Your copy should hold the lines below from the first through the one that contains "font-weight:bold;font-size:31px;letter-spacing:6px;", each retyped exactly, and no pictures.

Dataset entries:
↓

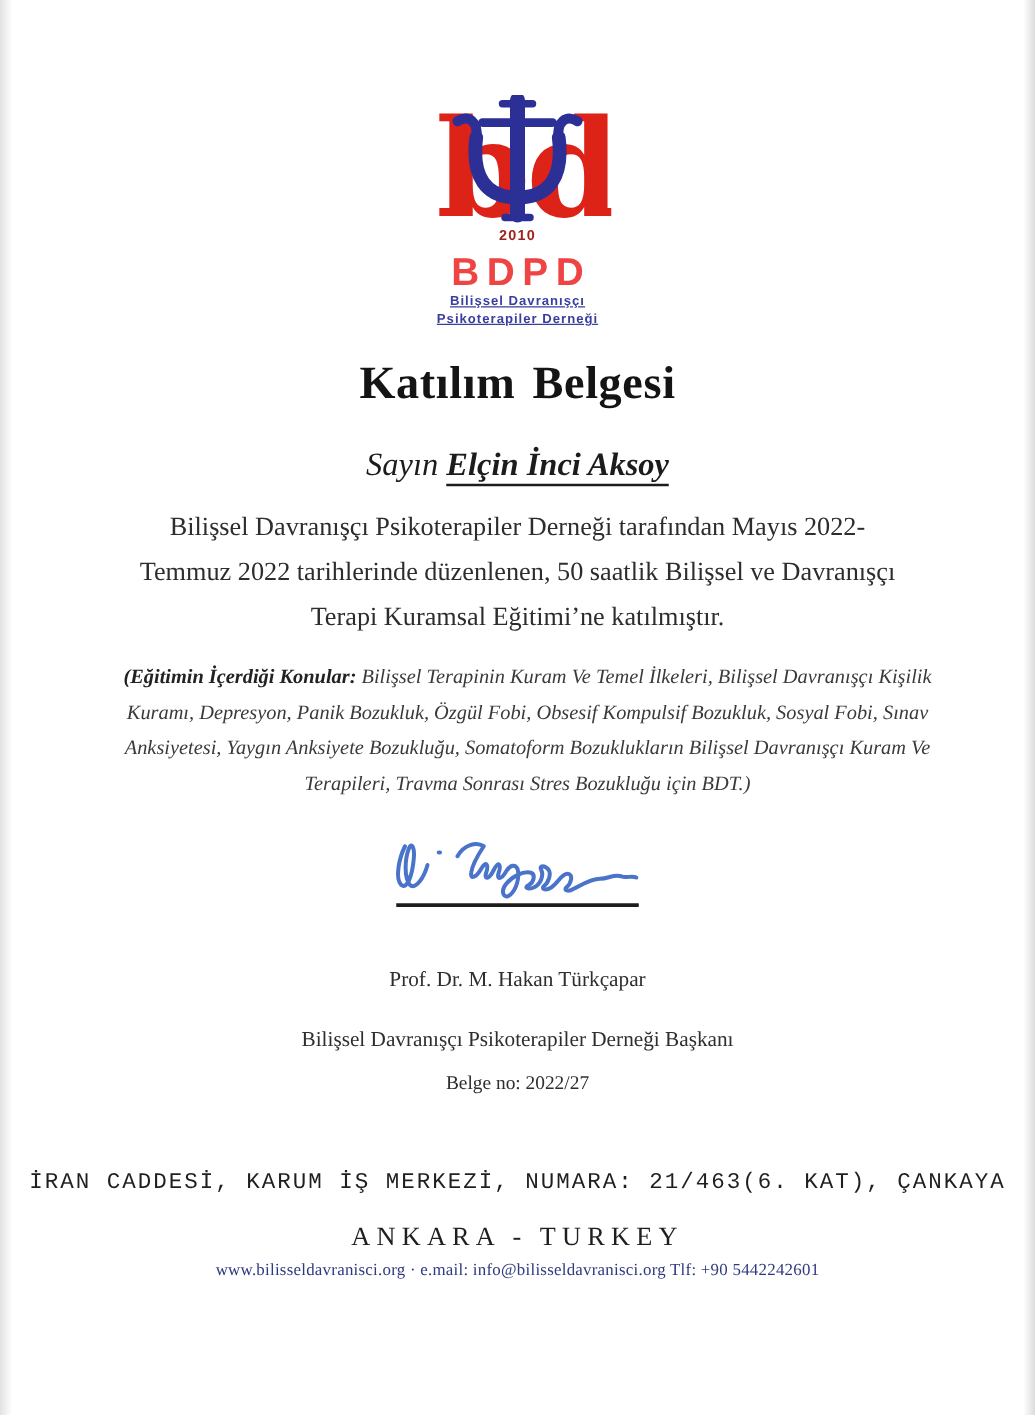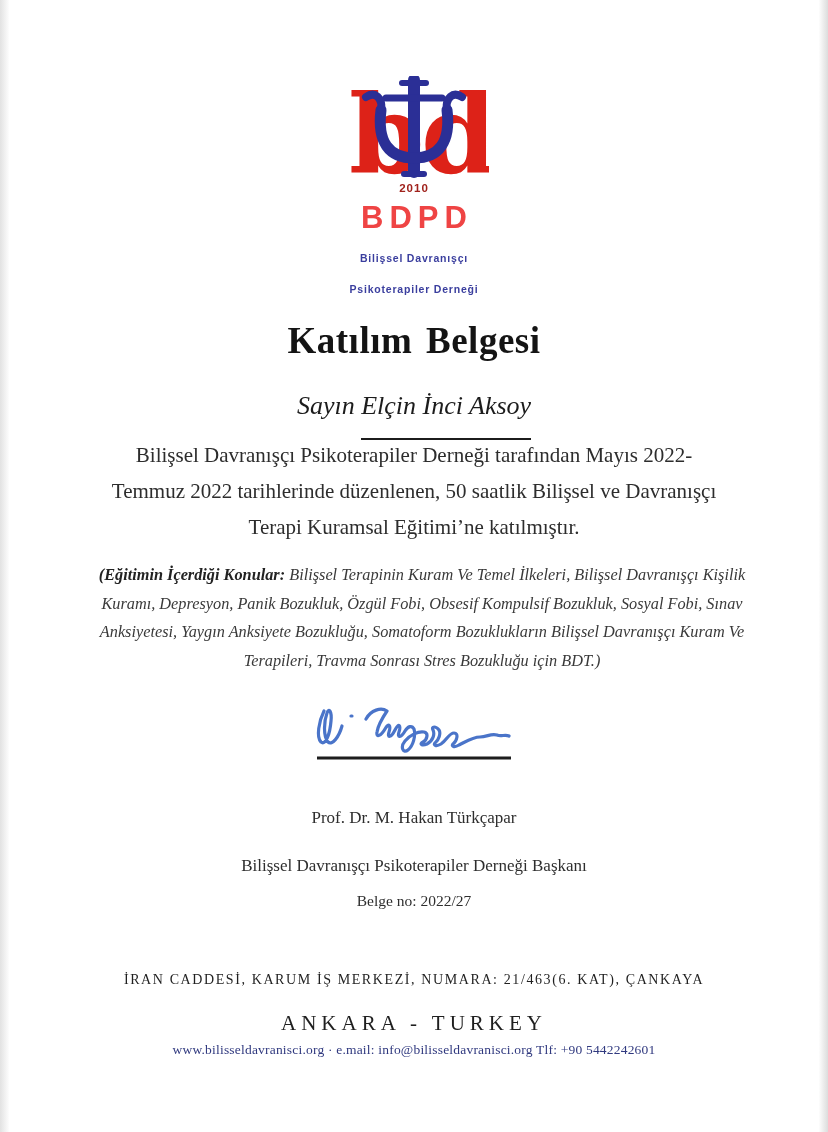--- a/index.html
+++ b/index.html
@@ -23,46 +23,46 @@
   
   .logo{margin-top:76px;display:flex;flex-direction:column;align-items:center;line-height:1;}
   .logo-acronym{
     font-family:"Liberation Sans", sans-serif;
     font-weight:bold;font-size:31px;letter-spacing:6px;
     color:#ef4444;margin-top:2px;padding-left:6px;
   }
   .logo-org{
     font-family:"Liberation Sans", sans-serif;
     font-weight:bold;font-size:10.5px;line-height:12px;
-    letter-spacing:0.8px;color:#3a3e9e;margin-top:19px;
+    letter-spacing:0.8px;color:#3a3e9e;margin-top:2px;text-decoration:underline;
   }
   
   .title{
     margin-top:26px;font-size:37px;font-weight:bold;color:#141414;
     letter-spacing:0.5px;word-spacing:4px;line-height:40px;
   }
   .recipient{margin-top:30px;font-size:26px;font-style:italic;color:#1c1c1c;line-height:30px;}
-  .recipient .name{font-weight:normal;border-bottom:2.5px solid #1c1c1c;padding-bottom:18px;}
+  .recipient .name{font-weight:bold;border-bottom:2.5px solid #1c1c1c;padding-bottom:1px;}
   
   .body-par{
     margin-top:16px;width:624px;font-size:21px;line-height:36px;color:#2d2d2d;
   }
   .topics-par{
     margin-top:16px;width:656px;font-size:16.3px;line-height:28.5px;
     font-style:italic;color:#3a3a3a;margin-left:16px;
   }
   .topics-par .lead{font-weight:bold;color:#222;}
   
   .sig-wrap{margin-top:24px;height:64px;display:flex;align-items:flex-end;}
   
   .signer-name{margin-top:44px;font-size:17px;color:#2e2e2e;line-height:22px;}
   .signer-role{margin-top:26px;font-size:17px;color:#2e2e2e;line-height:22px;}
   .doc-no{margin-top:14px;font-size:15.5px;color:#2e2e2e;line-height:20px;}
   
-  .footer-line1{margin-top:58px;font-size:14px;letter-spacing:1.6px;color:#1f1f1f;line-height:22px;}
+  .footer-line1{margin-top:58px;font-size:18px;letter-spacing:1.6px;color:#1f1f1f;line-height:22px;font-family:Liberation Mono, monospace;}
   .footer-line2{margin-top:21px;font-size:21px;letter-spacing:5px;color:#1f1f1f;line-height:22px;}
   .footer-line3{
     margin-top:6px;font-size:13.5px;color:#30397f;line-height:20px;letter-spacing:0.2px;
   }
 </style>
 </head>
 <body>
 
 <div class="page">
   <div class="edge left"></div>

↑

### EXPECTED OUTPUT
--- a/index.html
+++ b/index.html
@@ -23,46 +23,46 @@
   
   .logo{margin-top:76px;display:flex;flex-direction:column;align-items:center;line-height:1;}
   .logo-acronym{
     font-family:"Liberation Sans", sans-serif;
     font-weight:bold;font-size:31px;letter-spacing:6px;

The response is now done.